* WHAT THIS TASK INVOLVES
Check each line of the entries below for the word "lines", and copy out the ones that have it.

Items from a dataset
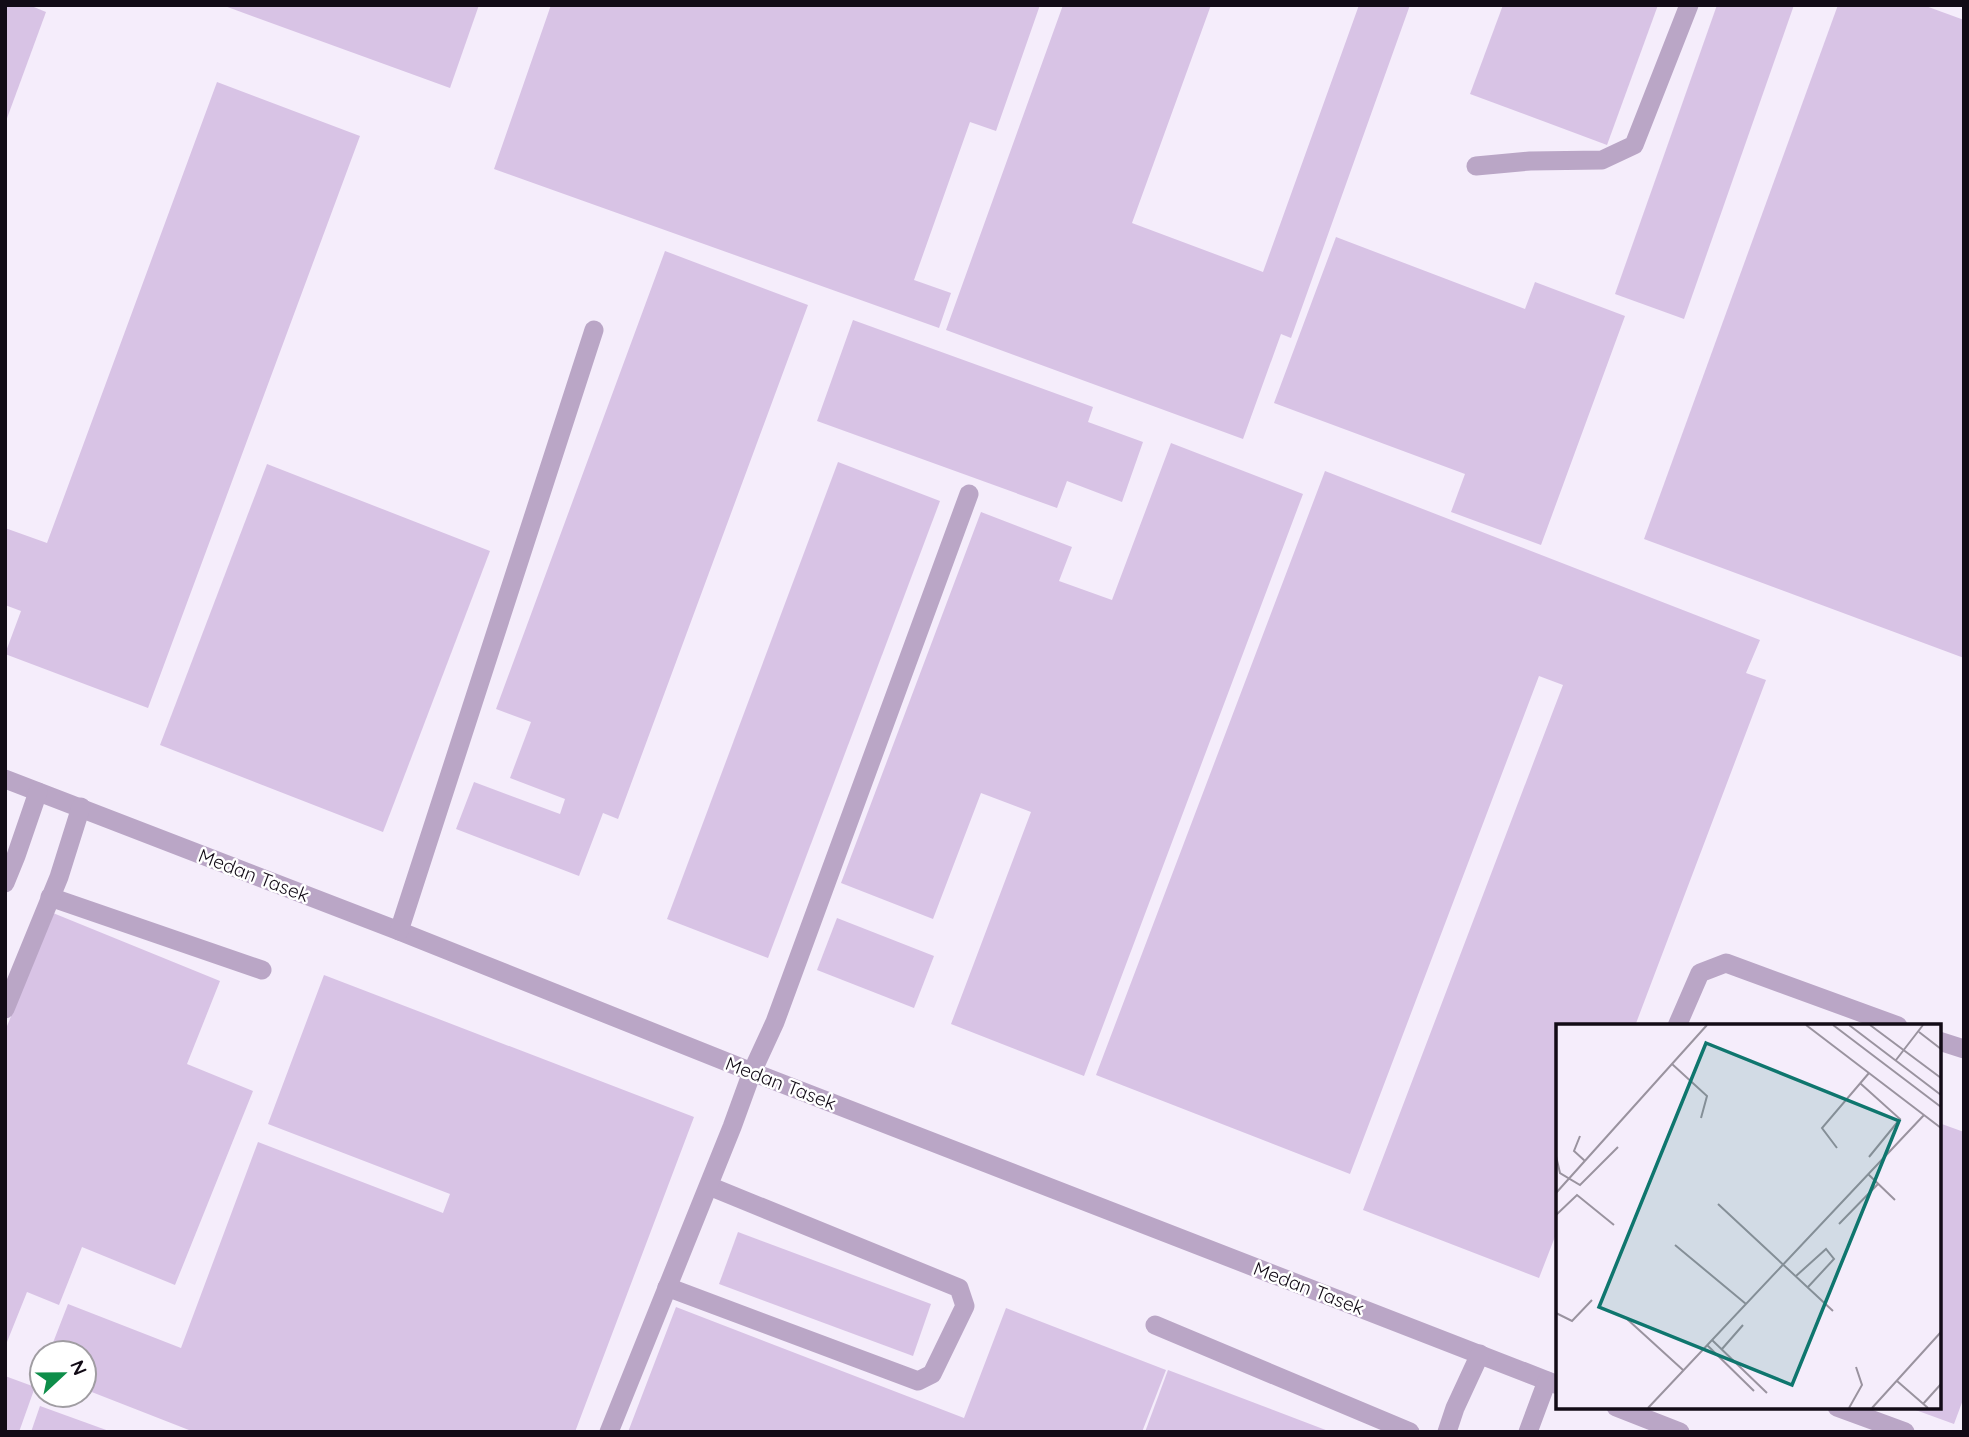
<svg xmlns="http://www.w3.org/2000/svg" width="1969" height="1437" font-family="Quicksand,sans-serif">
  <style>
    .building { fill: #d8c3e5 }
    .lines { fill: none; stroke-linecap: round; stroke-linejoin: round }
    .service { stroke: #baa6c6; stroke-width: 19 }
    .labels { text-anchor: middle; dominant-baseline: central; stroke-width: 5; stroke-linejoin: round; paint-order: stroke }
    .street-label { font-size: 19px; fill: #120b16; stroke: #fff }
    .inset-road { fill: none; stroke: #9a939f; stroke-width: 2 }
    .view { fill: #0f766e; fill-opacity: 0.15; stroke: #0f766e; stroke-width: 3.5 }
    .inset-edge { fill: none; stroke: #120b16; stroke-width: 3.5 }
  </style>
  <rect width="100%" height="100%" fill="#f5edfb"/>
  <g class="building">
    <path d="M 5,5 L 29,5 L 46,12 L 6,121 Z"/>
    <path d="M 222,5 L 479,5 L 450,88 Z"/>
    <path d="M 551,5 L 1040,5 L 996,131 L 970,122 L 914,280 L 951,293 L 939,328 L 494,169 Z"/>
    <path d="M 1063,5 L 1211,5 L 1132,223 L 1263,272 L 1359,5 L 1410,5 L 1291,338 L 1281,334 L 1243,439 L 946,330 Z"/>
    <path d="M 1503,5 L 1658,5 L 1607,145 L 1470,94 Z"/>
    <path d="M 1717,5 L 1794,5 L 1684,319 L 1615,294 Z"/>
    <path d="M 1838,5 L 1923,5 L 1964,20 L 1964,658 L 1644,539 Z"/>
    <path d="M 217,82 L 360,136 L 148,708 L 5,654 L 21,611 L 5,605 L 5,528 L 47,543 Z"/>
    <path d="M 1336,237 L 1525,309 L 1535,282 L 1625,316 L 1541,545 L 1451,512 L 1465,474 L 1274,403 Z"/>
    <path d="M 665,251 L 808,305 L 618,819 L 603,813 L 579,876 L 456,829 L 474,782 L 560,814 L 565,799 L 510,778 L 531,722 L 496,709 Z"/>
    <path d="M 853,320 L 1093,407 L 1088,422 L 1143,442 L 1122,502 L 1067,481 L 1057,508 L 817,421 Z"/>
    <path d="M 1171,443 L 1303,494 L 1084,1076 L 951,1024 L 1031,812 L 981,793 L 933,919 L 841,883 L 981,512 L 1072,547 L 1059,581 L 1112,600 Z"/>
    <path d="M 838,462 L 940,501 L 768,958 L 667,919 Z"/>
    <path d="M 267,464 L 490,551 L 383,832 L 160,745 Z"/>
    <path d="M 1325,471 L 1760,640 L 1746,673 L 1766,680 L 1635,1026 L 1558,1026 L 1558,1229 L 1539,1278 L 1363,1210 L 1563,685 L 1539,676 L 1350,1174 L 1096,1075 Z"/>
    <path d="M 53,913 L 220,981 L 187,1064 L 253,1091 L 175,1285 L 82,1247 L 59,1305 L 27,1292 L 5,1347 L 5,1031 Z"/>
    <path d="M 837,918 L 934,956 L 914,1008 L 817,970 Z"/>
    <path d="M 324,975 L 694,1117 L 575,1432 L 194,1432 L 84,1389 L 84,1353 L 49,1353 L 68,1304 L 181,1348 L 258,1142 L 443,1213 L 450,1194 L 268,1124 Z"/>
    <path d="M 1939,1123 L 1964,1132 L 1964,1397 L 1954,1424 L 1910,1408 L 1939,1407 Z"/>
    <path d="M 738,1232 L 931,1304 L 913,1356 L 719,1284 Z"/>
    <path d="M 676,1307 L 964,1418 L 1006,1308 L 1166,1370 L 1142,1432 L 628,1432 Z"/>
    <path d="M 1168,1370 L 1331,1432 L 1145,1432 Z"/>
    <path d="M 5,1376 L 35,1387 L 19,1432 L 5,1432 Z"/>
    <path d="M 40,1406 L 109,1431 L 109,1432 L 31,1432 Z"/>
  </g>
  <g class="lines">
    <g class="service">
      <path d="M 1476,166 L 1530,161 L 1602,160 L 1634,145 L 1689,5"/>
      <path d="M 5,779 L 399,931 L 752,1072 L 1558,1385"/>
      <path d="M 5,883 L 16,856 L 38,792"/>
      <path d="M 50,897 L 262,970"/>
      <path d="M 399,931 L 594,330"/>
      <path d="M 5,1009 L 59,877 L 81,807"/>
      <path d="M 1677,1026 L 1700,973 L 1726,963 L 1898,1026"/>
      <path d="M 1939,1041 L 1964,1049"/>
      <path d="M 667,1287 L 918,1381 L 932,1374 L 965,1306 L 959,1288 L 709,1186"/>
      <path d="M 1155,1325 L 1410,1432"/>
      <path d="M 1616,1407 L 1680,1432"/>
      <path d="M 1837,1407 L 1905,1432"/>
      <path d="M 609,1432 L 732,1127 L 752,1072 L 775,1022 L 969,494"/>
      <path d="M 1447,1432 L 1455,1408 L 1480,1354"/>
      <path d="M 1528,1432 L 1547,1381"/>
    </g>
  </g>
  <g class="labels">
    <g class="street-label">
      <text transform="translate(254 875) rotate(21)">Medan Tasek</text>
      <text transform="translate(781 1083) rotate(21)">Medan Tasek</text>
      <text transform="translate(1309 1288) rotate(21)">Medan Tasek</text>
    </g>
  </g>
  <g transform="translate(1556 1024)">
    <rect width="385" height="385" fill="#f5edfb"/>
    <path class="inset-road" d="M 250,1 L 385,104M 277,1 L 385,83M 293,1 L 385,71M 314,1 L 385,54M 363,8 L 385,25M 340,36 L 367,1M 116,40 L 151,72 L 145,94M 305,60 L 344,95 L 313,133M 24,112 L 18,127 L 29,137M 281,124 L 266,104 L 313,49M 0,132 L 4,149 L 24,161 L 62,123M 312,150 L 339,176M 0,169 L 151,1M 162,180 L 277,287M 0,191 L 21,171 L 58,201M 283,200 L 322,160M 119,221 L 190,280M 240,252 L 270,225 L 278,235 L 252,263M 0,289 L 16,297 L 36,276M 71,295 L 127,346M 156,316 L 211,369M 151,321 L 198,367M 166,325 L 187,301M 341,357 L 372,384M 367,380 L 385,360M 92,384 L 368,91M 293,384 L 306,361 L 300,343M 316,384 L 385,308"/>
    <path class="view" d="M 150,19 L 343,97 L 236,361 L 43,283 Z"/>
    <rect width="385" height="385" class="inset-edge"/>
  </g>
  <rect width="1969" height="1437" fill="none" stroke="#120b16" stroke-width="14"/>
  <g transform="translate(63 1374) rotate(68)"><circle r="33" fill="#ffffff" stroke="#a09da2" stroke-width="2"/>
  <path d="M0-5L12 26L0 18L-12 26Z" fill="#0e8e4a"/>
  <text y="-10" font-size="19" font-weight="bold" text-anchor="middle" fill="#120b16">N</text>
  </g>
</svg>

--

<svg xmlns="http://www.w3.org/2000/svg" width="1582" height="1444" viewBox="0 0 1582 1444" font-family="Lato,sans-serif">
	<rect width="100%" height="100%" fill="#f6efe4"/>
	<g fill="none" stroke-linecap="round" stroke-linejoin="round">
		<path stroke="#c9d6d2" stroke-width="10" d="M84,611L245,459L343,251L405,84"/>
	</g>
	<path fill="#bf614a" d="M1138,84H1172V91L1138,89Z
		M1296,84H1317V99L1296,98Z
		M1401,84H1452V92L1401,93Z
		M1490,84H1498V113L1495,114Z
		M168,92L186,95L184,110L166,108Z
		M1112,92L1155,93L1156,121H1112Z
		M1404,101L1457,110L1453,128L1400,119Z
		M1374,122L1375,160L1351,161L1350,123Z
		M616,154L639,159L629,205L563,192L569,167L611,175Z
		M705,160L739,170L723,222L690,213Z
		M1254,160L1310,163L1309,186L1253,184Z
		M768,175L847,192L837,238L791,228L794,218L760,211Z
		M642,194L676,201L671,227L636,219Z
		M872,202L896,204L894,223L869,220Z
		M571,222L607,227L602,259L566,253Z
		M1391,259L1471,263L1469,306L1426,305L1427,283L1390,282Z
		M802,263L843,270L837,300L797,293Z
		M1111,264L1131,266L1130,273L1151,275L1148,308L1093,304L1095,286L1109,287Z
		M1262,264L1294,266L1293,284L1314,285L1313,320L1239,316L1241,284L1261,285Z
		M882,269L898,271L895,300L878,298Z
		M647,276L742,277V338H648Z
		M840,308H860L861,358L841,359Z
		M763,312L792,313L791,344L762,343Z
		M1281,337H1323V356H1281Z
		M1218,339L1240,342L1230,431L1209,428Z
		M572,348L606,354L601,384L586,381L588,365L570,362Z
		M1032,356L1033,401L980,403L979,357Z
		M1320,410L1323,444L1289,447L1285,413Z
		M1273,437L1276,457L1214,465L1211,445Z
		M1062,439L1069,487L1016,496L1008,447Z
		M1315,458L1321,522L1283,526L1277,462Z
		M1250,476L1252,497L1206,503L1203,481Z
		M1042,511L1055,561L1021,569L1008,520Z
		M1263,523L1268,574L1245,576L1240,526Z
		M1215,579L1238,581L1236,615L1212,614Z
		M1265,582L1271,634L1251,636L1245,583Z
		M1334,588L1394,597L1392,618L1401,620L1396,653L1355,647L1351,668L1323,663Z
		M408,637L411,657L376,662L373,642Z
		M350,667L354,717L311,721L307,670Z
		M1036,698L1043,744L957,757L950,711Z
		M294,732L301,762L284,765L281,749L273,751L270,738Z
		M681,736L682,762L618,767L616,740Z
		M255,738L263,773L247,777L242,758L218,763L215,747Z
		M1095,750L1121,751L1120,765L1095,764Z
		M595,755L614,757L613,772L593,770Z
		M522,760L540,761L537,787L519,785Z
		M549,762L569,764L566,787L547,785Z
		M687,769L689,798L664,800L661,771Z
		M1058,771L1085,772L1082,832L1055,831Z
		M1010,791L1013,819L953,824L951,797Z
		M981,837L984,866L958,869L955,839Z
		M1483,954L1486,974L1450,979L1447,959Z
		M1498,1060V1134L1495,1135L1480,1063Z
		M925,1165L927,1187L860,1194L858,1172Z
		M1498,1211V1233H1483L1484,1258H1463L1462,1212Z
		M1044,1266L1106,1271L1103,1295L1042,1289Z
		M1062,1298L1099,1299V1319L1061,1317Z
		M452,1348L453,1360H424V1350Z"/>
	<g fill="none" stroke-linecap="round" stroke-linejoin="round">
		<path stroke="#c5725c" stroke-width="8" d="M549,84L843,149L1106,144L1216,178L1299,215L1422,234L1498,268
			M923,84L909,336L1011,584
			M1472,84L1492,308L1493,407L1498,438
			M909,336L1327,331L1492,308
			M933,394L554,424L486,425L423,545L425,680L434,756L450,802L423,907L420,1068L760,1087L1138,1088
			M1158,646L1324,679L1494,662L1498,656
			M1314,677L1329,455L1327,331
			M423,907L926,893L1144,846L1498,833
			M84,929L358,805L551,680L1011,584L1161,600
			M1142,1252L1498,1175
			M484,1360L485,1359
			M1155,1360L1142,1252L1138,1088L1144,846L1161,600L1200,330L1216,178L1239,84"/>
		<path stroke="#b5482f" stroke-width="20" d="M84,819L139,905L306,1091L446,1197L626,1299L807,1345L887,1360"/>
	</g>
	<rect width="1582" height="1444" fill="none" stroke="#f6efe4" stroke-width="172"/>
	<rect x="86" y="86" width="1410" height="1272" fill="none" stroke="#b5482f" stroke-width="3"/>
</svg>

* ANSWER TO THIS TASK
    .lines { fill: none; stroke-linecap: round; stroke-linejoin: round }
  <g class="lines">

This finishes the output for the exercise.